In Manchester, too, the same man would be seen in animated discussions with the coach, captain and players before the crunch game against India. He is seen everywhere. One minute he is there in the indoor nets area imparting his expert advice and the next he is out in the field inspecting the Old Trafford wicket.
Clad in his traditional shalwar kameez, Inzamam has almost always been around whenever Pakistan came out to train or to take a look at the wicket before any of their World Cup games.
And he has been making his presence felt.
My sources tell me that Inzamam has been throwing his weight around as chief selector before and during Pakistan’s miserable World Cup campaign.
At a time when fans and critics continue to tear apart the captaincy of Sarfraz Ahmed, reject the coaching skills of Mickey Arthur and rip apart players’ performance in the wake of a humiliating defeat against India, I might suggest that they start aiming at the elephant in the room.
Yes, I’m talking about Inzamam.
I’m not saying that Sarfraz, Arthur or players like Shoaib Malik and Hasan Ali aren’t responsible. They have done their share of damage to Pakistan’s cause but maybe a much lesser damage than Inzamam.
As chief selector, he is the man responsible for picking the likes of Malik, one of the biggest flops of this World Cup.
If things had stayed till that, one would have lived with it. After all chief selectors and the selection committees do make mistakes.
But Inzamam has been insistent that he would continue to call the shots. He travelled to England to be with the team and has been playing a key role in decision-making ever since his arrival. The fact that both Sarfraz and Arthur aren’t strong characters have helped Inzamam take control.
The situation isn’t much different from the past when Inzamam was Pakistan’s captain in 2006-7. According to a former Pakistan Cricket Board (PCB) official, who occupied a key position during that time, Inzamam had assumed near complete control of the decision-making concerning the national team.
“Inzamam is a very dominating kind of a man.

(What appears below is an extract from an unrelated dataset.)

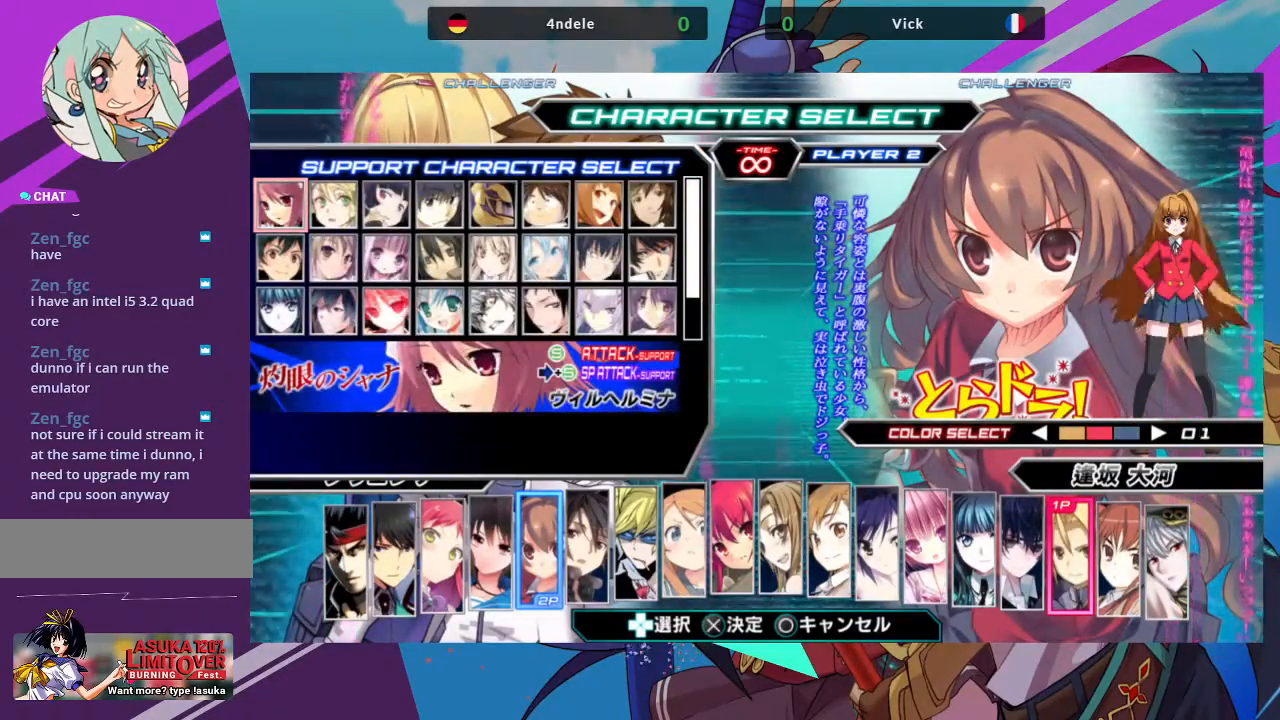
{"buttons": [], "left_stick": "center", "events": [[117, "left_stick", "center"]]}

He is autocratic and has severe likes and dislikes,” the official, who requested anonymity, told ‘The News’ following Pakistan’s 89-run defeat against India at Old Trafford on Sunday.

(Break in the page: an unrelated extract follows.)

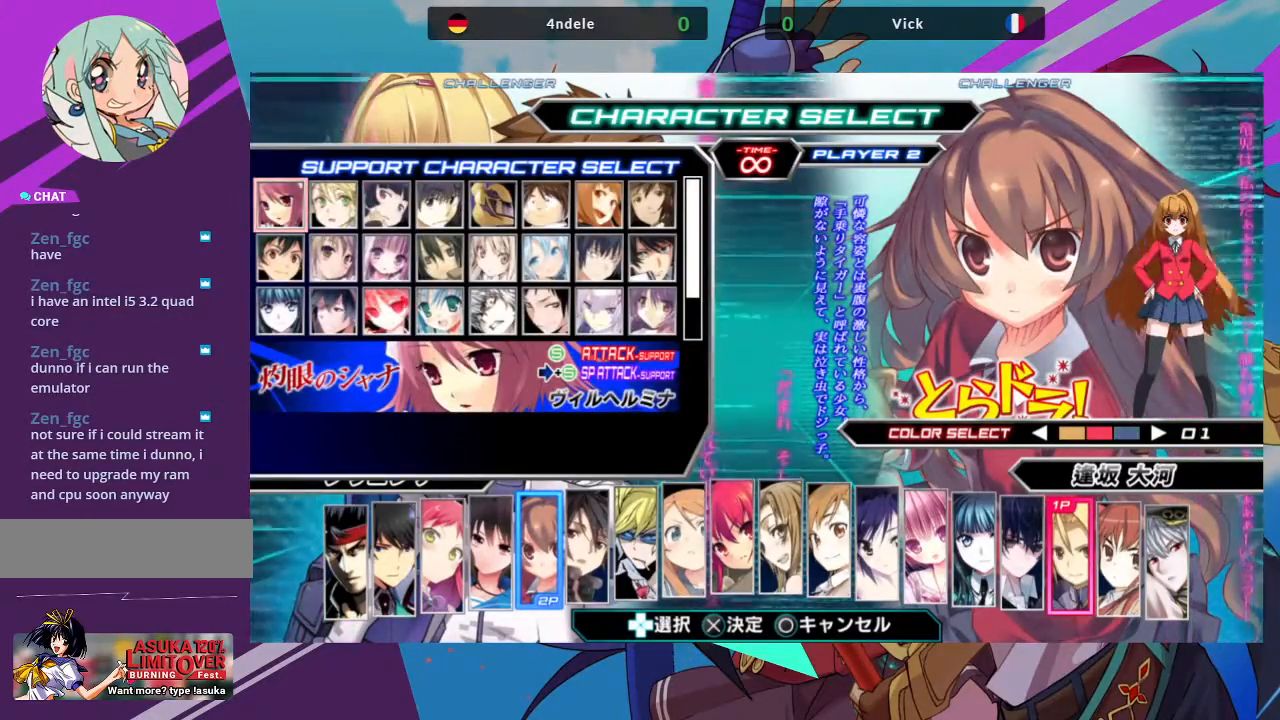
{"buttons": [], "left_stick": "center", "events": [[17, "left_stick", "right"], [167, "left_stick", "center"]]}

“He used to totally dominate the then chairman of the Board, Shaharyar Khan. He used to call the shots. It seems that history is repeating itself now.” He added.
It probably is.
According to my sources in the Pakistan team, most of the players are unhappy with the sort of influence Inzamam yields when it comes to important calls like finalizing the playing eleven for a particular game.
“Inzamam likes to throw his weight around. The worst part is that both Arthur and Sarfraz have almost caved in,” said a source.
Inzamam is certainly the sort of character who would act in such an autocratic manner. He was the team’s captain back in 2008 when Pakistan became the first country in Test history to forfeit a match. It’s an open secret that he was chiefly responsible for the fiasco. He was at the helm of Pakistan’s worst-ever World Cup campaign, when the team crashed at the first hurdle following a stunning defeat against minnows Ireland back in 2007.
Now, he is at the forefront of another disappointing World Cup campaign by Pakistan. He shouldn’t have been allowed to play such a role by the PCB.
There is certainly disharmony in the Pakistan dressing room and one of the key reasons behind it is Inzamam’s presence. The team manager, Talat Ali Malik, who is a former Pakistan cricketer, doesn’t even talk to Inzamam. There are several other players, who would prefer if the chief selector would just leave the team on its own and perhaps head for home.
Now facing a much-win situation in their remaining four World Cup games, Pakistan could be better off if they are spared Inzamam’s presence. Whether that happened remains to be seen.